> [What the task requires]: The lines from the one holding "Atom del ANM" to the end of the records below, exactly as written, are the only thing to return.
Start of Block
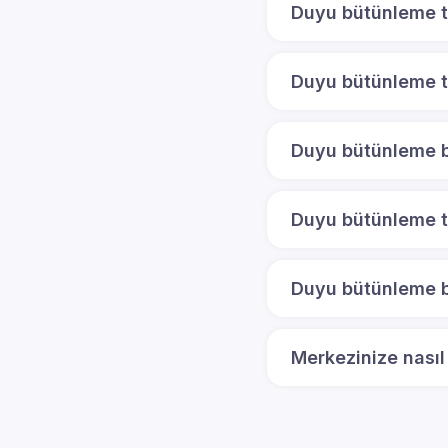
Duyu bütünleme te
Duyu bütünleme te
Duyu bütünleme bo
Duyu bütünleme t
Duyu bütünleme bo
Merkezinize nasıl 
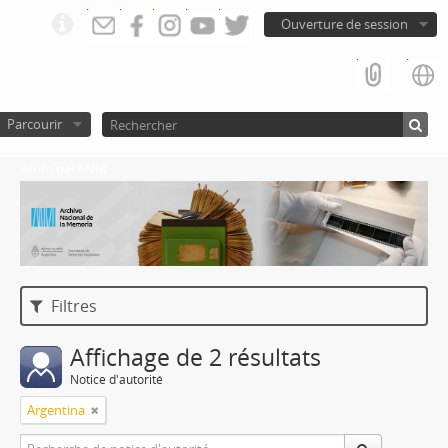
Ouverture de session
Parcourir
Atom del ANM
Filtres
Affichage de 2 résultats
Notice d'autorité
Argentina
End of Block
> [Answer]:
Atom del ANM
Filtres
Affichage de 2 résultats
Notice d'autorité
Argentina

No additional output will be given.